When asked why this site was not being financed by the business and energy department (BEIS), as you’d expect, a spokesperson responded that it was part of “levelling up regeneration money”.

Or perhaps BEIS did not want its budget used in such a way. Throwing money at such a “risky prospect” betrays “an irrationally cavalier attitude” according to Andrew Stirling, Professor of Science & Technology Policy at the University of Sussex Business School, because an “implausibly short time” is being allowed to produce an untested reactor design.

Only if military needs are driving this decision is it explicable, Stirling says. “Even in a worst case scenario, where this massive Rolls Royce production line and supply chain investment is badly delayed (or even a complete failure) with respect to civil reactor production, what will nonetheless have been gained is a tooled-up facility and a national skills infrastructure for producing perhaps two further generations of submarine propulsion reactors, right into the second half of the century.

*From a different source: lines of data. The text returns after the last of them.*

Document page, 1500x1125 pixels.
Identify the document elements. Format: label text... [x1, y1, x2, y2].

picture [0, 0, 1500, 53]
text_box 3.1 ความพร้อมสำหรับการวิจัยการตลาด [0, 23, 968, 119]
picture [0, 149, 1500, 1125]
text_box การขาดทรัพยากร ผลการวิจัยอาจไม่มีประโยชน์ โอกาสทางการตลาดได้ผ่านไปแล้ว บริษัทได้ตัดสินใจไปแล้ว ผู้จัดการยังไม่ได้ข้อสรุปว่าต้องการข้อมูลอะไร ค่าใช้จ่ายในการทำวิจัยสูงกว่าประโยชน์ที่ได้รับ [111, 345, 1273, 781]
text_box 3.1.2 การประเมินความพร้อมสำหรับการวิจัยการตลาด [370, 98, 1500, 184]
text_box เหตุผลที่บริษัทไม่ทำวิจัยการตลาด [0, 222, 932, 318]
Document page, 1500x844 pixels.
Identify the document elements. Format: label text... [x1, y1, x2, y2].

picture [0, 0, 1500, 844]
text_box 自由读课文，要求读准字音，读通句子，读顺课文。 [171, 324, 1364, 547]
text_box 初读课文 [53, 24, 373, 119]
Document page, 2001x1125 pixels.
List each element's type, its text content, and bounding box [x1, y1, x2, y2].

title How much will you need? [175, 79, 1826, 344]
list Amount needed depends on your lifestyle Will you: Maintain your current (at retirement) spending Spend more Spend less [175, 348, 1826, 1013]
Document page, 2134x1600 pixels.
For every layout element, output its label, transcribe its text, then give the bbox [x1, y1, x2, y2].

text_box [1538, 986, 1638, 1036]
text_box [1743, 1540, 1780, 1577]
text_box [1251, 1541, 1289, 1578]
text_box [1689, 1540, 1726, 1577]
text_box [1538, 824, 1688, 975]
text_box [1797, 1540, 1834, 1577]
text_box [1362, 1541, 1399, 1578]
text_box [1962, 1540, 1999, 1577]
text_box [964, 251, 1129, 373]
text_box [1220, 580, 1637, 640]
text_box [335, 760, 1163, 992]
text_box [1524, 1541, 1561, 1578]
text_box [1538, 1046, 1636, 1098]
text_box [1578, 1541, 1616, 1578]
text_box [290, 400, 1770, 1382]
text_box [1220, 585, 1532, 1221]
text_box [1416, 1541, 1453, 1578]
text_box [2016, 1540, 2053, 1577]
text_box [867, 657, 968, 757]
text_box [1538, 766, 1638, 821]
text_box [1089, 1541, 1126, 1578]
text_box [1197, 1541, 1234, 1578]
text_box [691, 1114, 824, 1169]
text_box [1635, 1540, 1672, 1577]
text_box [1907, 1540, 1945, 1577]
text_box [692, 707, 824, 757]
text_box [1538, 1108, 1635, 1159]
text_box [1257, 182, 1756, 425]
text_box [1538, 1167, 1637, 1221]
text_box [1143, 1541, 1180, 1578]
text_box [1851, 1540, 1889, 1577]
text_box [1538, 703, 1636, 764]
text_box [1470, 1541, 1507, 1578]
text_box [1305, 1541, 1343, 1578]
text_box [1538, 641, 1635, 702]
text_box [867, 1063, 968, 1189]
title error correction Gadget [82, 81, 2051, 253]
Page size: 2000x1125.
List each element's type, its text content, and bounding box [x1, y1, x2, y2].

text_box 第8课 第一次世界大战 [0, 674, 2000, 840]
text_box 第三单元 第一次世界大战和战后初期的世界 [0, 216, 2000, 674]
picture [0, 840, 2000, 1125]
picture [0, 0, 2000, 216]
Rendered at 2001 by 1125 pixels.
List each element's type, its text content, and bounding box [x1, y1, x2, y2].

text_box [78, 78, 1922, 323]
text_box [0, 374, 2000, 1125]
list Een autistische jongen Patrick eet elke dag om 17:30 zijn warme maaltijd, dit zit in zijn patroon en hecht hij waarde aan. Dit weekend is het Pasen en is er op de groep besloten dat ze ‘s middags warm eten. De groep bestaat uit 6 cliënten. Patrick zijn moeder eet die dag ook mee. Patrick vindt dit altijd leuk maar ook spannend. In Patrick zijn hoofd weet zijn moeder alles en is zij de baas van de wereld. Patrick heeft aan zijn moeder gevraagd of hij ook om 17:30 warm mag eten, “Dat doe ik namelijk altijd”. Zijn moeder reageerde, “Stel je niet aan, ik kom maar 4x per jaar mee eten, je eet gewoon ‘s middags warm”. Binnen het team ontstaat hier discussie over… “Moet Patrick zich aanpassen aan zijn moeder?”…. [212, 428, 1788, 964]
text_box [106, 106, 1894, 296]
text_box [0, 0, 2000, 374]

“And the costs of this will have been borne not by the defence budget, but by consumers and citizens.”

Yes, military needs

UK defence policy is fully committed to military nuclear. The roots of civil nuclear power lay in the Cold War push to develop nuclear weapons. As such, it has been since the British public was told nuclear electricity would be “too cheap to meter”.

The legacy of empire and thrust for continued perceived world status are at the core of a post-Brexit mentality. It’s inconceivable to the English political elite that this status could exist without Great Britain being in the nuclear nations club, brandishing the totem of a nuclear deterrent.

“The civil-military link is undisputable and should be openly discussed,” agrees ?Dr Paul Dorfman at the Energy Institute, University College London.